Marie-Claude Bugeaud © Rehauts

 

Ce n’est pas un hasard s’il s’ouvrent sur deux longs poèmes de Rainer Maria Rilke traduits par Patrick Beurard-Valdoye et qu’il paraît tout entier construit à partir de ces textes qui réfléchissent les figures d’Eurydice et d’Orphée. Hors que c’est l’un des plus fascinants mythe de l’Antiquité, le poète en fait le lieu d’une inversion, d’un retournement de la perspective du désir, de l’amour. Les poèmes sont assez fascinants avouons-le et écrasent un peu le reste des textes. Ainsi débute-t-il :

 

C’était la mine enchantée des âmes.

Telles des minerais d’argent muets elles allaient

par filons au travers de l’obscur. […]

 

Et, un peu plus avant on lit :

 

tout est perdu,

tout est barré de noir,

noir outre noir

et pire que noir,

la lumière sans couleur.

 

Jean-François Dubreuil © Rehauts

 

 

Étrange écho que l’on se fera en soi-même avec la peinture de Pierre Soulages, disparu il y a quelques jours.

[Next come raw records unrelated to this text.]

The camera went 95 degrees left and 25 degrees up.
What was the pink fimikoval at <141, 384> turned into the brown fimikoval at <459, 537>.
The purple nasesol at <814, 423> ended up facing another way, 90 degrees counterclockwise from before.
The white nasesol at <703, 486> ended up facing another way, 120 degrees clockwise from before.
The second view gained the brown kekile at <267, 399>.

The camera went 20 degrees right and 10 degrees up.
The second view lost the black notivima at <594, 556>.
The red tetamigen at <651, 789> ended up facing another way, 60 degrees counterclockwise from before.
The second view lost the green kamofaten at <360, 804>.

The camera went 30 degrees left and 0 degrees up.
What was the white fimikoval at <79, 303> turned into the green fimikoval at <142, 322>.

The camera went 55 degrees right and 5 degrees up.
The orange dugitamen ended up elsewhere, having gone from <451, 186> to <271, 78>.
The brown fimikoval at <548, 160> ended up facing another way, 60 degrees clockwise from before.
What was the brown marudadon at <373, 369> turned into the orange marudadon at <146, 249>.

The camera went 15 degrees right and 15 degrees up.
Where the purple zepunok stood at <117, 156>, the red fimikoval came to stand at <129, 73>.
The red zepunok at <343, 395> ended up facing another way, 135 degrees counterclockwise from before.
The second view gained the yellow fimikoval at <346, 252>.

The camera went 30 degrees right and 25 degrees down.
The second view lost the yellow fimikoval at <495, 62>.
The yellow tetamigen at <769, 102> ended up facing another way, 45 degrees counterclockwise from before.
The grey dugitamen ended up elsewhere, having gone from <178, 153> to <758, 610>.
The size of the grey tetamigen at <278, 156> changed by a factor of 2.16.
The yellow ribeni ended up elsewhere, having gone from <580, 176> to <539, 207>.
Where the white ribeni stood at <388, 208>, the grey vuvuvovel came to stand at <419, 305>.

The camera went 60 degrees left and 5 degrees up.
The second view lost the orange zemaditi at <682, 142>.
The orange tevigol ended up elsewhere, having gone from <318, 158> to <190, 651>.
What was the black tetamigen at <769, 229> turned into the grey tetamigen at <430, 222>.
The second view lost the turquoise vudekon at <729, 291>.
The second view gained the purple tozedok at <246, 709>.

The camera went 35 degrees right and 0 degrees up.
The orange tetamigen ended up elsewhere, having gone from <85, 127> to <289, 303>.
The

Mais surtout profondeur d’une image, qui semble tourner autour d’elle-même, déploiement d’une grande cohérence qui saisit. Ces textes donnent à penser beaucoup, habiteront le lecteur un long temps. Et tout le reste du numéro, intégralement francophone, d’une manière ou d’une autre, travaille ce mouvement de fuite et d’arrêt. On notera les textes, habités par le langage de l’ultra contemporain de Jean-Pascal Dubost et Billy Dranty, les poèmes de Marie de Quatrebarbes ou la longue prose d’Isabelle Sbrissa. On les lit dans une forme de tâtonnement incertain, avec un sentiment suspendu de précarité. Chacun les appréciera, peut-être à l’aune de ces quelques mots de Guennadi Aïgui cités par Jacques Lèbre : « La poésie n’a ni flux ni reflux. Elle est, elle demeure. » On peut y entendre la position de lecture que propose la revue, une stase en son dedans, une pause, un arrêt. C’est que la revue Rehauts fait une proposition, fait entendre des langues, des voix, des idées qui se déposent, se sédimentent. Le lecteur se retournera vers certains, mû par un désir irrésistible, à ses risques et périls.